*Dataset records*:

-----

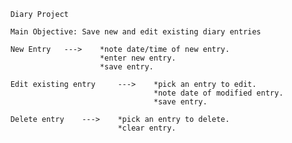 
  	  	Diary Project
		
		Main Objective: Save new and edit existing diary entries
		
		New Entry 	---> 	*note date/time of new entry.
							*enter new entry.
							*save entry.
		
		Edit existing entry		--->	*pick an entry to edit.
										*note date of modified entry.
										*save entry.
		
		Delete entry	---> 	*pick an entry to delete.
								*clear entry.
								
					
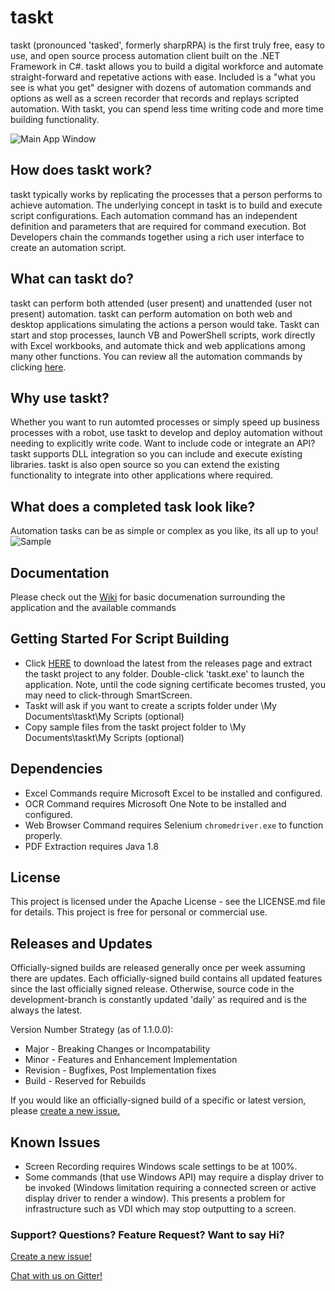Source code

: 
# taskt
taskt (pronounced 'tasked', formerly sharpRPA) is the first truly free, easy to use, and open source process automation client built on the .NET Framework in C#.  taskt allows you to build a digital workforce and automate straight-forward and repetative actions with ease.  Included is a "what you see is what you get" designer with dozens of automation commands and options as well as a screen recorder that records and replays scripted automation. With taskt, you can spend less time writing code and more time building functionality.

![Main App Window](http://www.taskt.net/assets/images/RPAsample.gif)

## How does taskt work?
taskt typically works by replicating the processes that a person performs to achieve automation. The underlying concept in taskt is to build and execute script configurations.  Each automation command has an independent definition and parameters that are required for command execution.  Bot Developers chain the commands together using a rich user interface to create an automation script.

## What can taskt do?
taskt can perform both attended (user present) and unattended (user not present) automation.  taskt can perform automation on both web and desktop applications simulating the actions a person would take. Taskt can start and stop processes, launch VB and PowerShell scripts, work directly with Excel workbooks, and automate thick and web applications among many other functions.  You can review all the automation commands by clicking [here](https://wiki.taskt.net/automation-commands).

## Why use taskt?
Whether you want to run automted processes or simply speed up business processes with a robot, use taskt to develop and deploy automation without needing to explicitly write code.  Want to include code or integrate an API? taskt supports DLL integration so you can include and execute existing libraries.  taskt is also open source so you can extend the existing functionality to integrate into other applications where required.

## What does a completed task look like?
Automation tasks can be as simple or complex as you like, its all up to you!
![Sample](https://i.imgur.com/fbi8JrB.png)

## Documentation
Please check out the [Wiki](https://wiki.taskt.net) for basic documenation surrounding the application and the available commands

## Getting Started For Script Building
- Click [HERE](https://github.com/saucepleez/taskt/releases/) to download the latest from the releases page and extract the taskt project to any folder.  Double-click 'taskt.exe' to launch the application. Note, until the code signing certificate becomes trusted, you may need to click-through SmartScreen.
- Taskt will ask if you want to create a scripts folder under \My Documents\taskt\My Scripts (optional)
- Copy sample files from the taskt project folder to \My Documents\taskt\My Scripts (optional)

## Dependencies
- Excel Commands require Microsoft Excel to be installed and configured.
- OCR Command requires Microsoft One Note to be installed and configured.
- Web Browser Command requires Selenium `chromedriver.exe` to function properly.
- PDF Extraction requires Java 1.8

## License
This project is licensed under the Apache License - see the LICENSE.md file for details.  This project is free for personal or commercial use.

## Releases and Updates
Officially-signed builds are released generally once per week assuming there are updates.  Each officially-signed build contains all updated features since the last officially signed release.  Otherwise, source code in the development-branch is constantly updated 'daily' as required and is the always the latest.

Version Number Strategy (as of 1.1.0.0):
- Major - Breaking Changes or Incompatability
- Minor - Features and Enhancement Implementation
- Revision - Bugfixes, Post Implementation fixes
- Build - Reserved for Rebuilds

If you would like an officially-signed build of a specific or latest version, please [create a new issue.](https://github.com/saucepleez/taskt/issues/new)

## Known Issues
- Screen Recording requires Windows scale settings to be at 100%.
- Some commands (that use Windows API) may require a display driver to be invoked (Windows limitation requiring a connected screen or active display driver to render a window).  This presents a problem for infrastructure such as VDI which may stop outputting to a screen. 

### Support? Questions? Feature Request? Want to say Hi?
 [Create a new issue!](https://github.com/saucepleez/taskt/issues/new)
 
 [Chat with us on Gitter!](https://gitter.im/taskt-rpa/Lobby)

-----

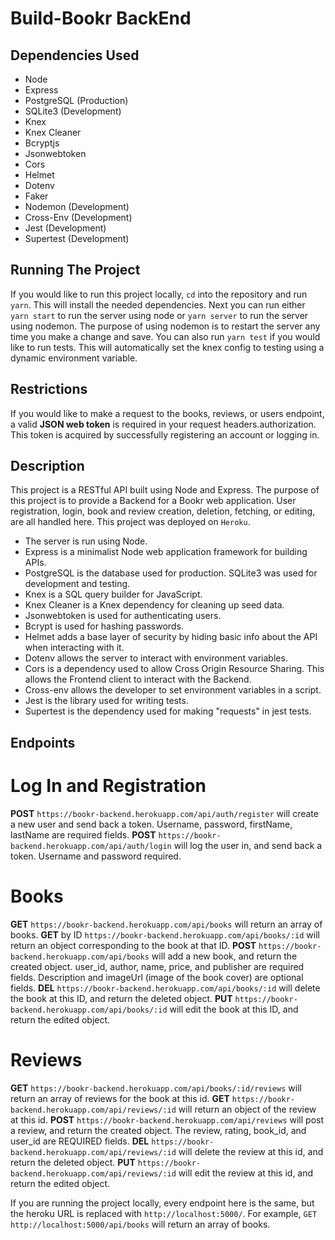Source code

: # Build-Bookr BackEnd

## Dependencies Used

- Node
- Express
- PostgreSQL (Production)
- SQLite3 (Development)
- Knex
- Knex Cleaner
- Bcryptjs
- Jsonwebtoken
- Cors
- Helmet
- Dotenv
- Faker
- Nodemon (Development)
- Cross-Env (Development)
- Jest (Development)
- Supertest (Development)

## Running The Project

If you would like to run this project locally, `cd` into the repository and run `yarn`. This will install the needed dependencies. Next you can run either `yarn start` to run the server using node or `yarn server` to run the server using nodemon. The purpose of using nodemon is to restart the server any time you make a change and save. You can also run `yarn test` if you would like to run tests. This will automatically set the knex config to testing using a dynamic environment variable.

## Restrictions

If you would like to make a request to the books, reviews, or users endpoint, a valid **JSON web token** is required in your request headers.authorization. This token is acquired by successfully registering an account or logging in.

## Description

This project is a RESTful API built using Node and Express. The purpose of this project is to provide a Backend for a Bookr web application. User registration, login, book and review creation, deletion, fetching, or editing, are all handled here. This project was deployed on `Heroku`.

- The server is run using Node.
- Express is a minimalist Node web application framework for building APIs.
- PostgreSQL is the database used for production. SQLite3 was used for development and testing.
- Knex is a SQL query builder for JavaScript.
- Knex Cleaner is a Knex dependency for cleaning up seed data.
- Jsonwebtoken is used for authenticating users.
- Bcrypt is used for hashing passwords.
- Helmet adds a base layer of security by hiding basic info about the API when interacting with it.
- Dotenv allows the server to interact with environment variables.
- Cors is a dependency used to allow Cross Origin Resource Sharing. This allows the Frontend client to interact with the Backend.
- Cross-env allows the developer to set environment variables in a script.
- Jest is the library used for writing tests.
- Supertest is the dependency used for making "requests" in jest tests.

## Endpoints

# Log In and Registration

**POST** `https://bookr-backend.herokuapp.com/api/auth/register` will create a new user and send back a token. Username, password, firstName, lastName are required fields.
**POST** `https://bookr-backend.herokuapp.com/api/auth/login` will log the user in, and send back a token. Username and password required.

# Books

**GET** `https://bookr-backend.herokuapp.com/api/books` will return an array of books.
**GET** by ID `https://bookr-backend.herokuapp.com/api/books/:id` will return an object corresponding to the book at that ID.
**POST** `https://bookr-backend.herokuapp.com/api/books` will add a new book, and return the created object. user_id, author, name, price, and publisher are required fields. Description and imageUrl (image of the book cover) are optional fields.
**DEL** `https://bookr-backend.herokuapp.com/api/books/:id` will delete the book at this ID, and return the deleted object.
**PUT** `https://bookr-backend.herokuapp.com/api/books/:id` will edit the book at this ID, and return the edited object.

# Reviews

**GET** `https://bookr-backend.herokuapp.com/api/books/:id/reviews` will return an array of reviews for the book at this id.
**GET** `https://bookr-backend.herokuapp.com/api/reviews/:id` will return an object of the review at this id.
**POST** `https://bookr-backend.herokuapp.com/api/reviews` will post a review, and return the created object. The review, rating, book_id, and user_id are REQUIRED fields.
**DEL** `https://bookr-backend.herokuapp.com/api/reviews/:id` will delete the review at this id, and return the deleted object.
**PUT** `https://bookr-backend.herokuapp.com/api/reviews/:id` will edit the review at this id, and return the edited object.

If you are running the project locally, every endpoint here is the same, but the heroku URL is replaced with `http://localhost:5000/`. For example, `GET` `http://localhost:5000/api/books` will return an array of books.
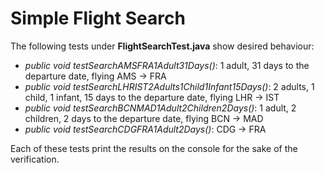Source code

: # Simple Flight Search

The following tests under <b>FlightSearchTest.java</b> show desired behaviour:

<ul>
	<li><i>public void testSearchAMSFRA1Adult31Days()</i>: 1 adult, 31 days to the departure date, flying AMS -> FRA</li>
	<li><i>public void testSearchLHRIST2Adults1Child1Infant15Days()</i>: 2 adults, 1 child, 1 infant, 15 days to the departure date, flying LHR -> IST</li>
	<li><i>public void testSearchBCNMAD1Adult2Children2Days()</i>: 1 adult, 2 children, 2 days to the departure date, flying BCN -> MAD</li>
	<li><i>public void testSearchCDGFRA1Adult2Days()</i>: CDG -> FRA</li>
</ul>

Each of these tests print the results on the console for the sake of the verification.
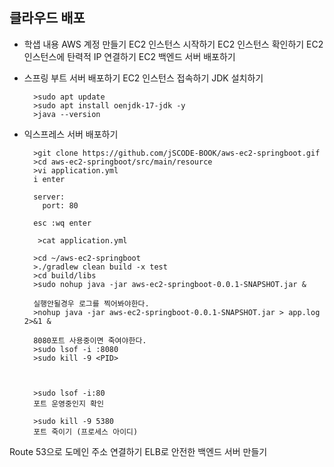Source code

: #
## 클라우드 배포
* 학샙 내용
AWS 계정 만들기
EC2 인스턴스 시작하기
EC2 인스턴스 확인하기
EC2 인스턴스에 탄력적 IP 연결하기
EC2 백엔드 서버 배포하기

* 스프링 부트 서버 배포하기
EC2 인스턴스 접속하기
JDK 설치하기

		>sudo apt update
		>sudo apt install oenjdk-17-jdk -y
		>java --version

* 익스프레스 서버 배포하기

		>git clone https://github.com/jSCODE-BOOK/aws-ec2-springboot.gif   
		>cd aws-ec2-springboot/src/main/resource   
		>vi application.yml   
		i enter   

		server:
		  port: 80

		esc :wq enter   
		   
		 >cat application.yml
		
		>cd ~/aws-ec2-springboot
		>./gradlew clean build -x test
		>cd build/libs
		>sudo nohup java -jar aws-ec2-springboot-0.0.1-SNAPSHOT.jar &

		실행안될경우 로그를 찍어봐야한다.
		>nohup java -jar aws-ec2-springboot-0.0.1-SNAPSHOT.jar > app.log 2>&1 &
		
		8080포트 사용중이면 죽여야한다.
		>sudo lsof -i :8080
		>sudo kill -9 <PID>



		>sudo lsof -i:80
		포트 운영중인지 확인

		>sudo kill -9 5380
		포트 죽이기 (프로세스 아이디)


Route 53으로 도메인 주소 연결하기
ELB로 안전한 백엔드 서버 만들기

-----

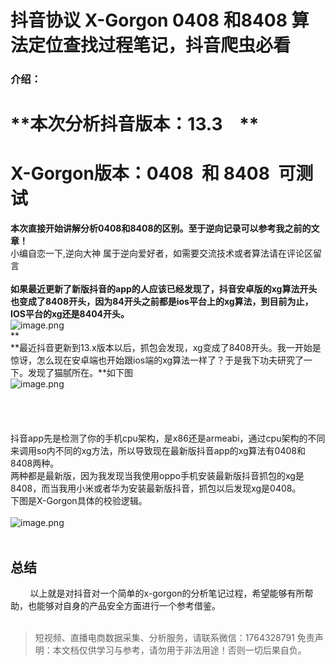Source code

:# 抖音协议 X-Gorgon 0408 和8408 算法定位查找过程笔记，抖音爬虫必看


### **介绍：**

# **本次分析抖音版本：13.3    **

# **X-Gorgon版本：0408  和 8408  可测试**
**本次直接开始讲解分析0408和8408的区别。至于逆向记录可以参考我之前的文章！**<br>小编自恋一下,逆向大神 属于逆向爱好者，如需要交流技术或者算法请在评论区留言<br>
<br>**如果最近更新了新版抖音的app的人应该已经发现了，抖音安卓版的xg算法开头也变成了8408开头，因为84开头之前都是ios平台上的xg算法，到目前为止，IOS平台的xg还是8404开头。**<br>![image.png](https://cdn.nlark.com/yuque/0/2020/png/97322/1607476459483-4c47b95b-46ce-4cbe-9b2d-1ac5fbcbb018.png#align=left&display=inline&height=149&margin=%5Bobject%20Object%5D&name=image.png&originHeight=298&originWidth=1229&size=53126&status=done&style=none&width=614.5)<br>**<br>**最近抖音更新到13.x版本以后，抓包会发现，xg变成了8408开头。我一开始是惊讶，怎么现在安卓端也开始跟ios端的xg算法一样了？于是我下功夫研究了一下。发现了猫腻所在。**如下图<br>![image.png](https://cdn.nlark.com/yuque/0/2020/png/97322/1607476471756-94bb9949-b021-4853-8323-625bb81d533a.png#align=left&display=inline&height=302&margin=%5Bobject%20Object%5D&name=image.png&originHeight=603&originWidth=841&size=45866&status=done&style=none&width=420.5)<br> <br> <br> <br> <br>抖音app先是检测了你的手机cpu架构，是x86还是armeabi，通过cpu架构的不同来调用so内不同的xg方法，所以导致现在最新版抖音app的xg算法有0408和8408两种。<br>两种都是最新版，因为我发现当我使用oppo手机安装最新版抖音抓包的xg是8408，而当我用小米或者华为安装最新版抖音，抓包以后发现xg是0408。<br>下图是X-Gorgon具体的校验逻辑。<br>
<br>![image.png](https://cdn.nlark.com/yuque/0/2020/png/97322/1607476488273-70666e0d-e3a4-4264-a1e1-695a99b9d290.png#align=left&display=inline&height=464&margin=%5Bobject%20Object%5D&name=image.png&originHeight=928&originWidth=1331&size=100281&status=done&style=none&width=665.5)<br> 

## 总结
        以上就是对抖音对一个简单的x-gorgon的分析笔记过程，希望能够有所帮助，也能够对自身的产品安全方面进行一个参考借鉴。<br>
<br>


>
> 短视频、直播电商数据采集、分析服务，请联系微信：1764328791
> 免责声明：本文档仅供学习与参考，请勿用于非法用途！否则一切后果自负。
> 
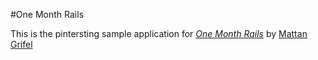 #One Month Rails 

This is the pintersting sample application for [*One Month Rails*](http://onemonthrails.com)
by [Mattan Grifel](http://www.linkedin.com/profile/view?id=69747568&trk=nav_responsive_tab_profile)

-----

*Job*: From the records above, transcribe only the stretch from the line with "Diary Project" through the line with "## How does taskt work?", keeping both ends. Omit pictures.

*Answer below*:
  	  	Diary Project
		
		Main Objective: Save new and edit existing diary entries
		
		New Entry 	---> 	*note date/time of new entry.
							*enter new entry.
							*save entry.
		
		Edit existing entry		--->	*pick an entry to edit.
										*note date of modified entry.
										*save entry.
		
		Delete entry	---> 	*pick an entry to delete.
								*clear entry.
								
					
Source code

: 
# taskt
taskt (pronounced 'tasked', formerly sharpRPA) is the first truly free, easy to use, and open source process automation client built on the .NET Framework in C#.  taskt allows you to build a digital workforce and automate straight-forward and repetative actions with ease.  Included is a "what you see is what you get" designer with dozens of automation commands and options as well as a screen recorder that records and replays scripted automation. With taskt, you can spend less time writing code and more time building functionality.

![Main App Window](http://www.taskt.net/assets/images/RPAsample.gif)

## How does taskt work?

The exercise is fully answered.